Seus territórios estão sendo destruídos pela mudança climática, embora eles neguem ser responsáveis por esse fenômeno.

"É uma crise de sobrevivência. É também uma crise de equidade", declarou o representante de Fiji, Luke Daunivalu.

"Nosso povo (...) paga injustamente a fatura de uma crise que não acredito.

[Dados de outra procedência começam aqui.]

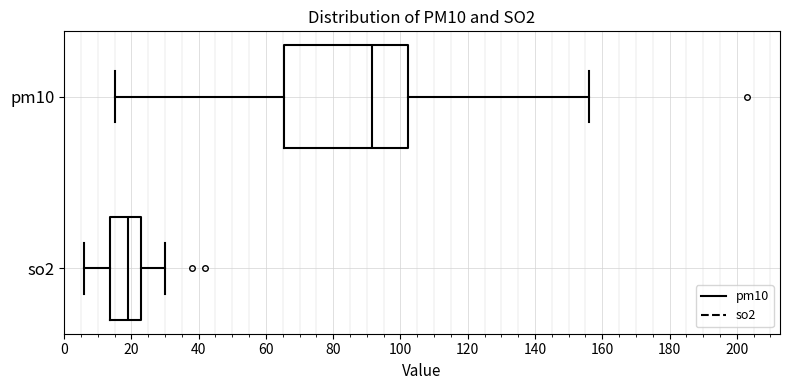

Which box is the widest, from its left edge to its right edge?

pm10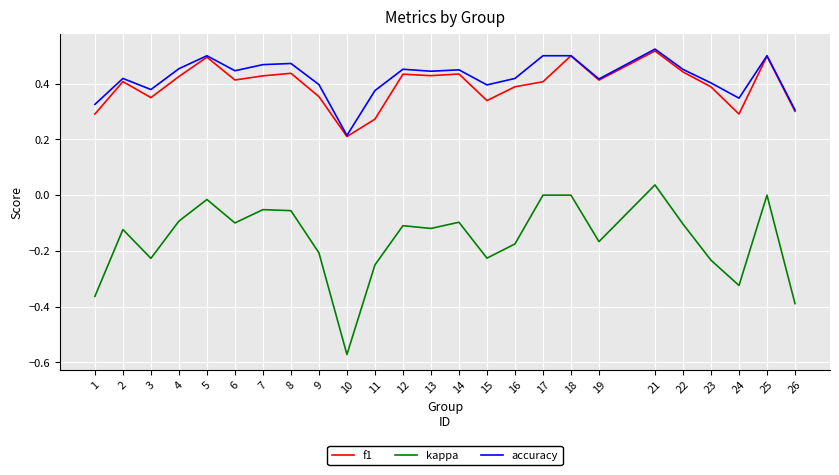

Which series has the largest range (max minus min)?

kappa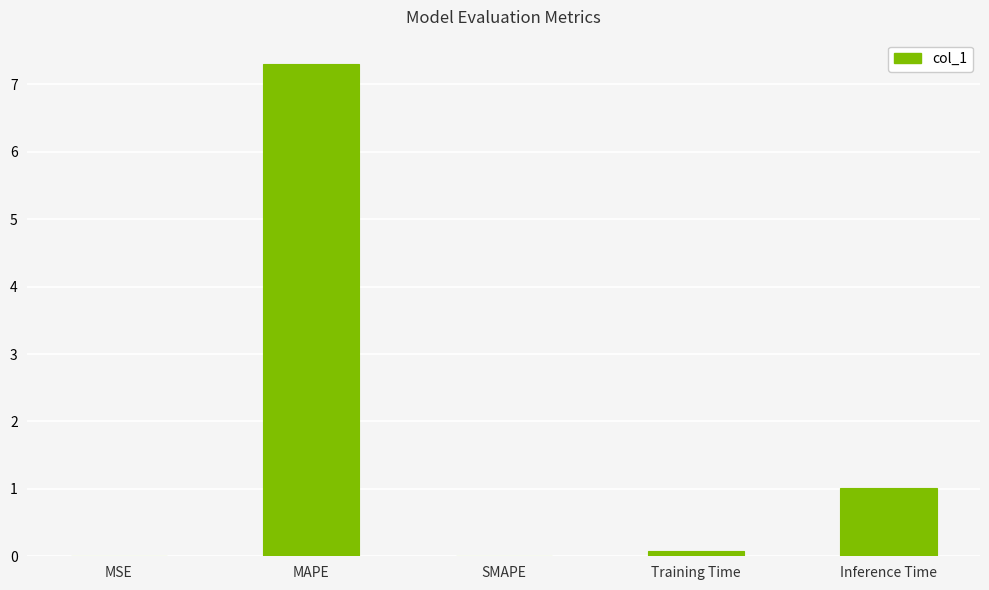

What is the sum of all values?

8.4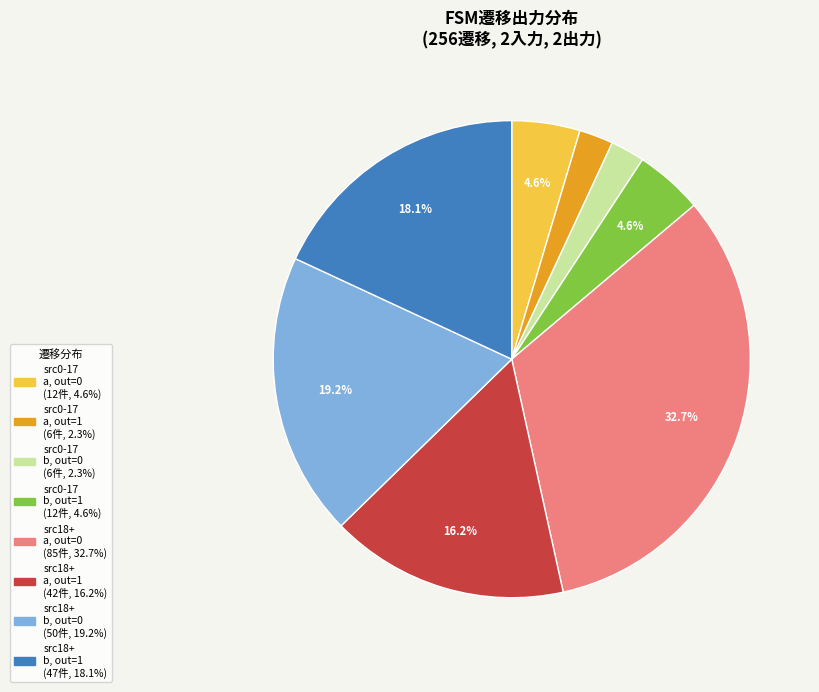

Does any single category account for the majority?

No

Espera justiça, clareza e decisão desse tribunal", destacou Daunivalu.

"Seu assessoramento jurídico ressoará através das gerações, dando forma a um legado de responsabilidade, proteção e esperança para todos", acrescentou ante os juízes.

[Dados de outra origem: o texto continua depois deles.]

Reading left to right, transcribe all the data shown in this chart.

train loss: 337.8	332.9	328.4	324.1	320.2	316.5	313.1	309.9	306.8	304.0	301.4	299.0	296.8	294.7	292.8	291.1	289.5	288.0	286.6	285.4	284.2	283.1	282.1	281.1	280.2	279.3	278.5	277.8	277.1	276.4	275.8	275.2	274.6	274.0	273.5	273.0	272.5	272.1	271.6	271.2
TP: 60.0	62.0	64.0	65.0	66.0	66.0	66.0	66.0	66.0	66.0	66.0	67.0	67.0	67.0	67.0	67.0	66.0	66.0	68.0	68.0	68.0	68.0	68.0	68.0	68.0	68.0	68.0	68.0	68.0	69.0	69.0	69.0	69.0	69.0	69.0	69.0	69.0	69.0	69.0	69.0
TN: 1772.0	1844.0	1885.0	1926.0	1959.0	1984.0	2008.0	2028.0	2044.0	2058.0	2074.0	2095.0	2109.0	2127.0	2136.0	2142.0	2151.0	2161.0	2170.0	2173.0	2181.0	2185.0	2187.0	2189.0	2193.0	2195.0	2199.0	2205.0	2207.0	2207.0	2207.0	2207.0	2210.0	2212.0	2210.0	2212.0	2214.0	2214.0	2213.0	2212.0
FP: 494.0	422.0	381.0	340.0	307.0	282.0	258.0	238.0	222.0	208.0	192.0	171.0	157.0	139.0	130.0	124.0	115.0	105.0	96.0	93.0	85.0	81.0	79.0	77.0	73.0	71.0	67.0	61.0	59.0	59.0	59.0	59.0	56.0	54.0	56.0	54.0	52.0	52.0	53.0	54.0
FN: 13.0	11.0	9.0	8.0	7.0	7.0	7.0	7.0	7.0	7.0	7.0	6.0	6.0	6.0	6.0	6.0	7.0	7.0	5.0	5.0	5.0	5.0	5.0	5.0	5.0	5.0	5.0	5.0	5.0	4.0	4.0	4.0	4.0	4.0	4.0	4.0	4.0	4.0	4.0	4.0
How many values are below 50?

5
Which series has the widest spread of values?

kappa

Mais de 100 países e organizações participam das audiências, que começam sua segunda semana nesta segunda-feira.

Depois de meses, até mesmo ano de negociações, a CIJ iá elaborar uma opinião consultiva não vinculante, um marco para o direito internacional na luta contra a mudança climática.

- "Batalha" -

As declarações de países ricos e grandes poluentes suscitaram a ira dos ativistas, que os acusam de "se esconderem atrás" dos acordos existentes, como o Acordo de Paris de 2015, às vezes considerado insuficiente.

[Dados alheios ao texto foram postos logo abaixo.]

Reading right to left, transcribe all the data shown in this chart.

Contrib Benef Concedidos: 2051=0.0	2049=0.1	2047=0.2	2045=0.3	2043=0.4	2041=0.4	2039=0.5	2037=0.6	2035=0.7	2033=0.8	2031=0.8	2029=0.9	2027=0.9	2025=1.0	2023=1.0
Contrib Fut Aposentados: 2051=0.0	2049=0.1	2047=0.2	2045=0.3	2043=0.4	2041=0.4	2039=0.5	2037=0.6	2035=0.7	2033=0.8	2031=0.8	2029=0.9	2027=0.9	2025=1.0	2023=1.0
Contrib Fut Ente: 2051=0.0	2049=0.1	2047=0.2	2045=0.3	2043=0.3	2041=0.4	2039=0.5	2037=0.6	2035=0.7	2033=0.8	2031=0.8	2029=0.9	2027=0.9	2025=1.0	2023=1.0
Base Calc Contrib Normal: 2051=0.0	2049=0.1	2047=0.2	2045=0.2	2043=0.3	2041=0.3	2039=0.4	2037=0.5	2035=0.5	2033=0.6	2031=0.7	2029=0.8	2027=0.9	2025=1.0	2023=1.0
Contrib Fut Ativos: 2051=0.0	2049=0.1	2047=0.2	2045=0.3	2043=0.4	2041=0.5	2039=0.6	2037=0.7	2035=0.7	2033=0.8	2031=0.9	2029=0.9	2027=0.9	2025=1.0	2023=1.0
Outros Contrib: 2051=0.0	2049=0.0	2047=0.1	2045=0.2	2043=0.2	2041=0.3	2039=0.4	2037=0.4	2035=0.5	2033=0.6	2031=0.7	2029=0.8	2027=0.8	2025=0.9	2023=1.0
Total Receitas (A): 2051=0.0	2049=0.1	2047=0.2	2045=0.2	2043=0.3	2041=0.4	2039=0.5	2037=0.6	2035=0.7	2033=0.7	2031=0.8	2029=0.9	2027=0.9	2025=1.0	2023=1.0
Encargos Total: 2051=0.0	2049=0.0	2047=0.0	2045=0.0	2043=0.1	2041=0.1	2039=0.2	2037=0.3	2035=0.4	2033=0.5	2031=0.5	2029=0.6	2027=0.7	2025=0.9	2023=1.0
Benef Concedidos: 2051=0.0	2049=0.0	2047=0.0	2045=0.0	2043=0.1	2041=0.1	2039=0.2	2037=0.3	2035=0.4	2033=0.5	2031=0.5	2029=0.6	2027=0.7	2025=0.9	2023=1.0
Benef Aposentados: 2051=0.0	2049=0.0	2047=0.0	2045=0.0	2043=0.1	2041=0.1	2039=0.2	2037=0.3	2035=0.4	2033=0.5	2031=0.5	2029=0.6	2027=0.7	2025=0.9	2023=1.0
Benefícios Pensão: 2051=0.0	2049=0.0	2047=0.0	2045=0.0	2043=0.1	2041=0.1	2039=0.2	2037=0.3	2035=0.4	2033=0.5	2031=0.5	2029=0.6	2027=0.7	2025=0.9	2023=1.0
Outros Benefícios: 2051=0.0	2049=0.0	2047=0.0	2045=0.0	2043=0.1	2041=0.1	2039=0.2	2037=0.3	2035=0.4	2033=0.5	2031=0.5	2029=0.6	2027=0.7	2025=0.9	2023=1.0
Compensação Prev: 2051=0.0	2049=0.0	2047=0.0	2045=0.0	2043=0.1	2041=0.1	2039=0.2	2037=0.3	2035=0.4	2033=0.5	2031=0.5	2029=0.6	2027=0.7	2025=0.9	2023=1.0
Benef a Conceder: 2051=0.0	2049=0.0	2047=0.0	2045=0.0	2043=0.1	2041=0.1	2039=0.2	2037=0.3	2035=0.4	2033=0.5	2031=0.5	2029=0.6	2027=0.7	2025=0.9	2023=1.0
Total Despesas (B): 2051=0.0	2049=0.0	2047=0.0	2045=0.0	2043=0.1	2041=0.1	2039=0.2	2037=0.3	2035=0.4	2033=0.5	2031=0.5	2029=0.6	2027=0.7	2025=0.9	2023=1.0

"Assistimos a uma verdadeira batalha entre Davi e Golias", observou Joie Chowdhury, advogado do Centro para o Direito Ambiental Internacional, com sede nos Estados Unidos e Suíça.

"Alguns dos grandes poluidores do mundo, como Estados Unidos e Austrália, tentaram ignorar seu comportamento histórico e seu conhecimento de longa data sobre as causas e consequências da mudança climática", declarou Chowdhury.

A ONU pediu à CIJ que se pronunciasse sobre duas questões.

Quais são as obrigações os Estados, segundo o direito internacional, de proteger a Terra contra as emissões de gás de efeito estufa?

Quais são as consequências jurídicas dessas obrigações quando os Estados, "por seus atos e omissões", causaram danos importantes ao sistema climático?

É necessário mais dinheiro para combater os efeitos das mudanças climáticas, dizem os países em desenvolvimento decepcionados com o anúncio de 300 bilhões de dólares (1,8 trilhão de reais) por ano até 2035 prometido na recente COP29 em Baku.

“Quando caminho ao longo de nossas costas, vejo apenas a erosão do litoral, vejo o desaparecimento das pegadas de gerações de habitantes que viveram em harmonia nessas ilhas”, disse o representante das Ilhas Marshall, John Silk.

“O povo das Ilhas Marshall tem um ditado: 'Wa kuk wa jimor', que significa 'estamos todos na mesma canoa'”, disse Silk. “Hoje, estendo esse princípio à nossa comunidade internacional”.